Ciclismo
Cada victoria de Egan Bernal se celebra
Egan Bernal mantiene el maillot más bonito
El ciclismo tiene una memoria de elefante para el éxito y una amnesia selectiva para la tragedia física.
Egan Bernal acaba de encadenar su segundo título nacional en Colombia, un hito que en cualquier otro contexto invitaría a descorchar el champán y soñar con el amarillo de los Campos Elíseos.
Sin embargo, el propio corredor se ha apresurado a poner el pie a tierra antes de que la prensa y los aficionados empiecen a construir castillos en el aire.
No hay regalos en el pelotón profesional, y Egan lo sabe mejor que nadie.
Su advertencia contra el aumento de las expectativas no es un ejercicio de falsa modestia, sino una lectura cruda de su realidad actual.
Ganar en casa tiene un valor sentimental inmenso y confirma que sigue siendo un ciclista de élite, pero la brecha que le separa del nivel exhibido en 2019, aquel año donde parecía que el futuro le pertenecía en exclusiva, sigue siendo un abismo que el tiempo y las cicatrices no terminan de cerrar.
La realidad le ha situado en un escalón muy digno, el de los elegidos que pueden disputar carreras de primer nivel, pero lejos de la tiranía que imponen los nuevos capos del circuito mundial.

* **Actividad 1**: Vuelve a escribir el fragmento del texto sobre Egan Bernal que comienza con "Su advertencia contra" y sigue hasta "del circuito mundial.".
* **Actividad 2**: Según el texto sobre Egan Bernal, ¿en qué año parecía que el futuro le pertenecía en exclusiva?
* **Actividad 3**: Prosigue el texto sobre Egan Bernal a partir de su última oración.

* **Sección de datos**:
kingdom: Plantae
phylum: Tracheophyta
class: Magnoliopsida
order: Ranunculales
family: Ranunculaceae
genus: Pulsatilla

--

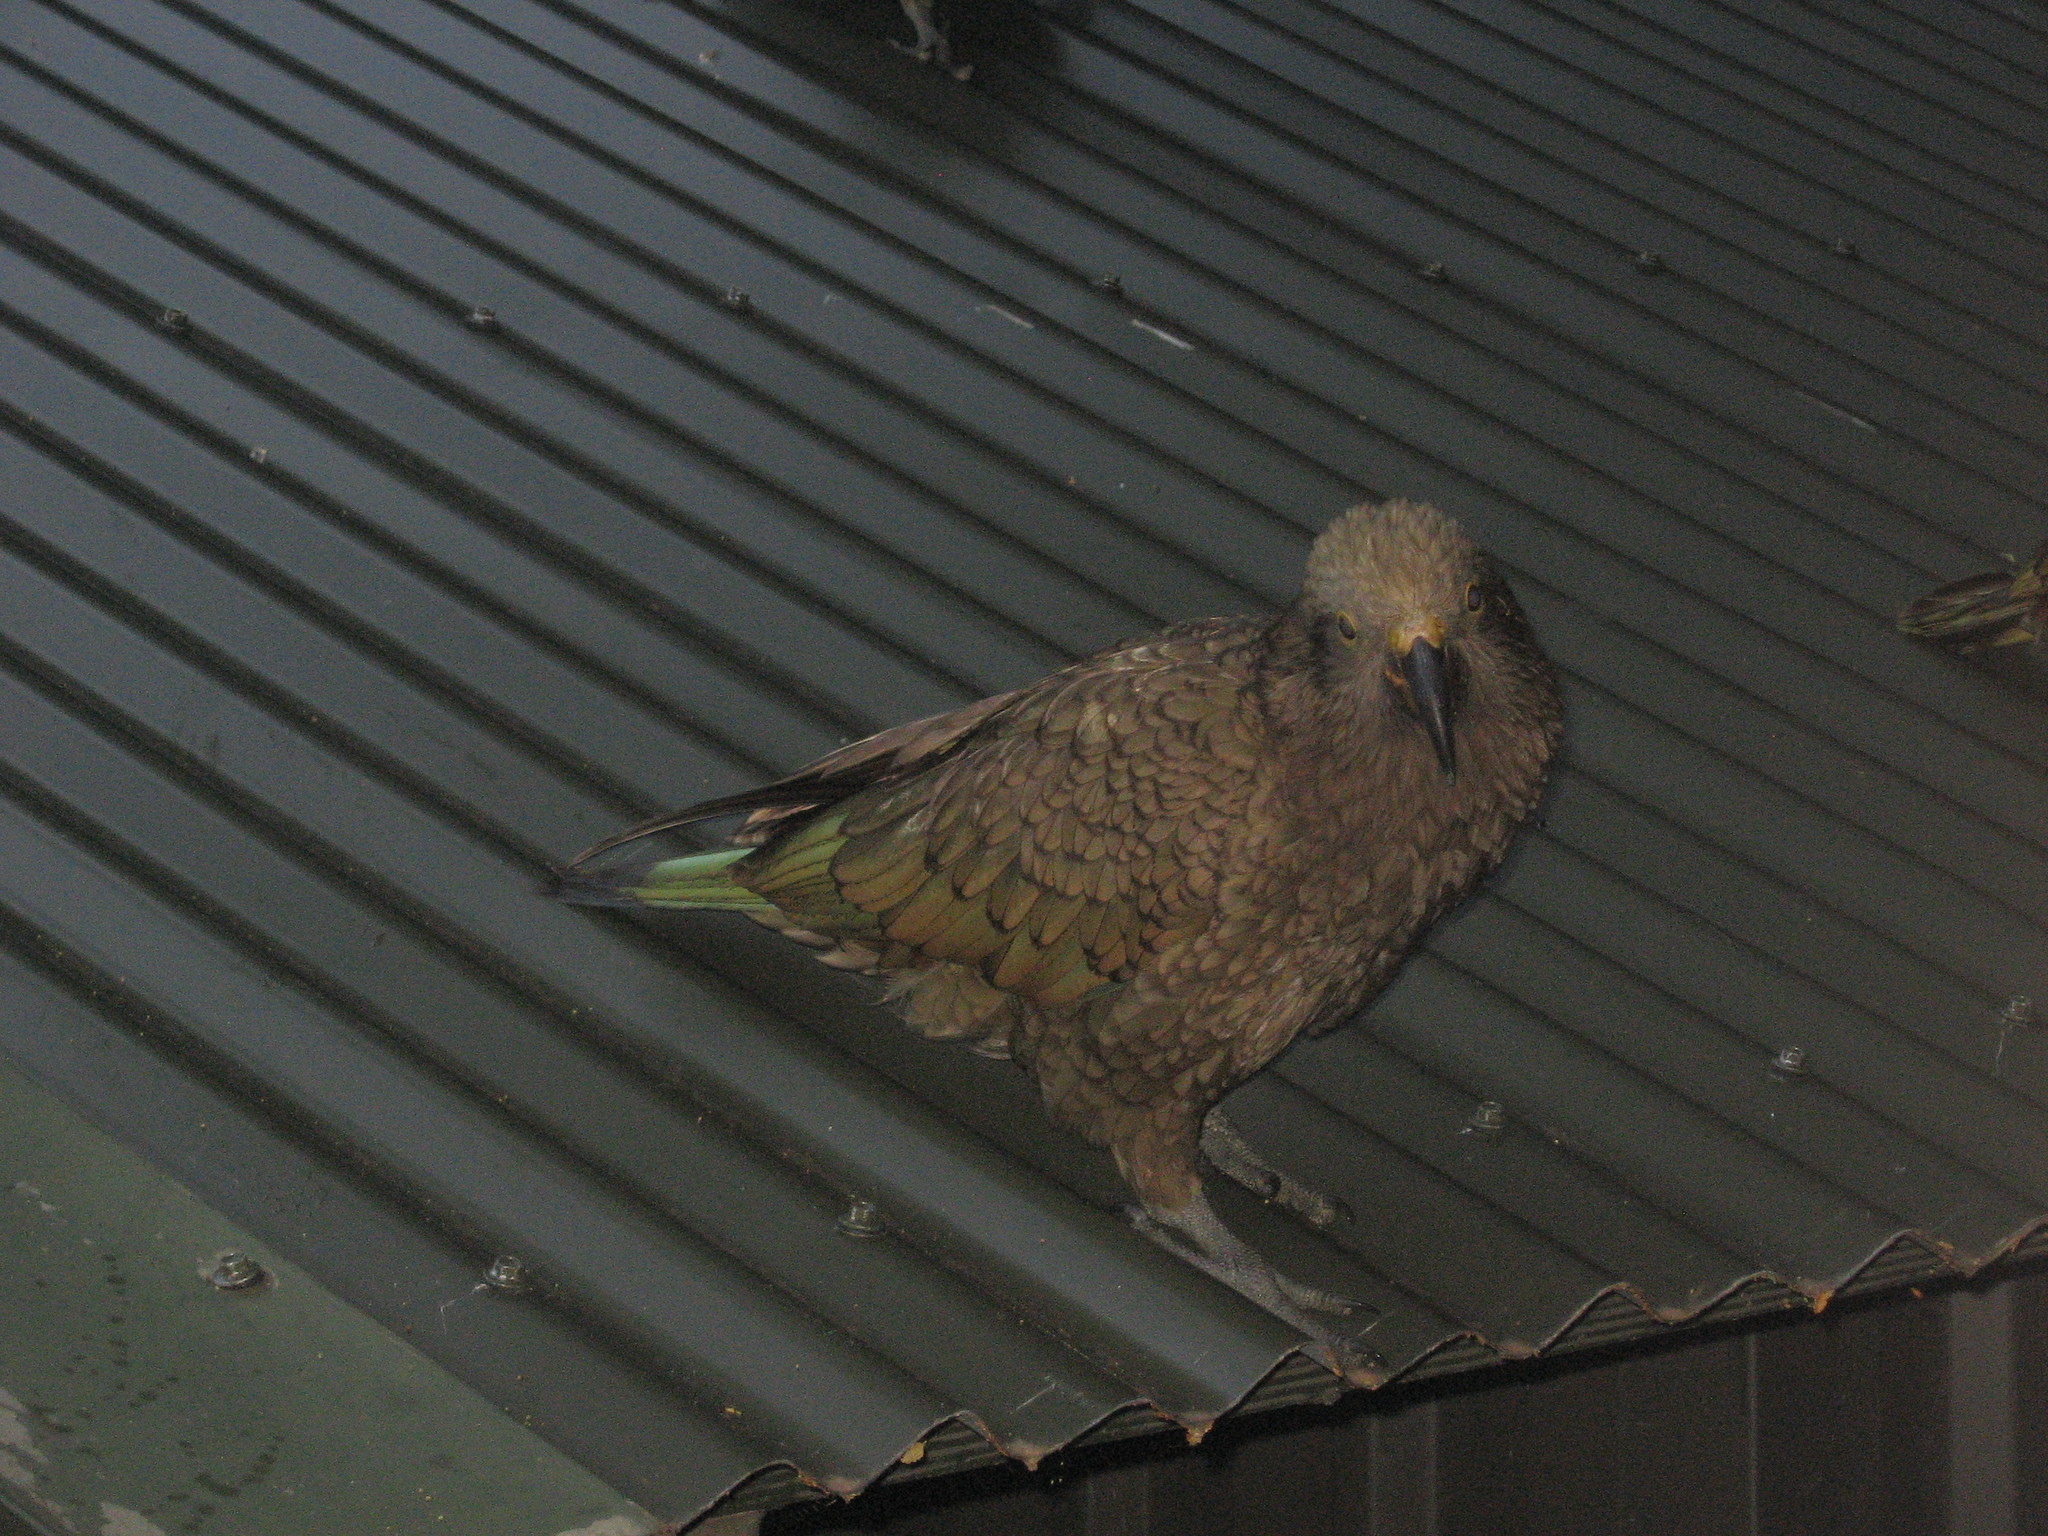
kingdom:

* **Respuesta escrita 1**:
Su advertencia contra el aumento de las expectativas no es un ejercicio de falsa modestia, sino una lectura cruda de su realidad actual.
Ganar en casa tiene un valor sentimental inmenso y confirma que sigue siendo un ciclista de élite, pero la brecha que le separa del nivel exhibido en 2019, aquel año donde parecía que el futuro le pertenecía en exclusiva, sigue siendo un abismo que el tiempo y las cicatrices no terminan de cerrar.
La realidad le ha situado en un escalón muy digno, el de los elegidos que pueden disputar carreras de primer nivel, pero lejos de la tiranía que imponen los nuevos capos del circuito mundial.

* **Respuesta escrita 2**: En 2019.

* **Respuesta escrita 3**:
El triunfo en los Nacionales de Colombia es una muesca necesaria para su moral, un recordatorio de su clase natural, pero no es un pasaporte de vuelta a la cima.
Incluso su victoria de etapa en la pasada Vuelta a España, un momento de liberación donde por fin pudo alzar los brazos en una grande tras su calvario personal, vino envuelta en una atmósfera extraña.
Fue aquella jornada marcada por las protestas y la sombra del conflicto en Palestina, un ruido externo que pareció difuminar el brillo deportivo de su hazaña.
Bernal camina ahora por un sendero de honestidad brutal; se sabe competitivo, se sabe capaz de ganar cuando las circunstancias se alinean, pero también entiende que el ciclismo de hoy no espera a nadie, ni siquiera a los que han regresado del infierno.
Su discurso es el de quien ya no corre por obligación de leyenda, sino por el respeto a un oficio que le exige su mejor versión, aunque esta ya no sea suficiente para dominar el mundo.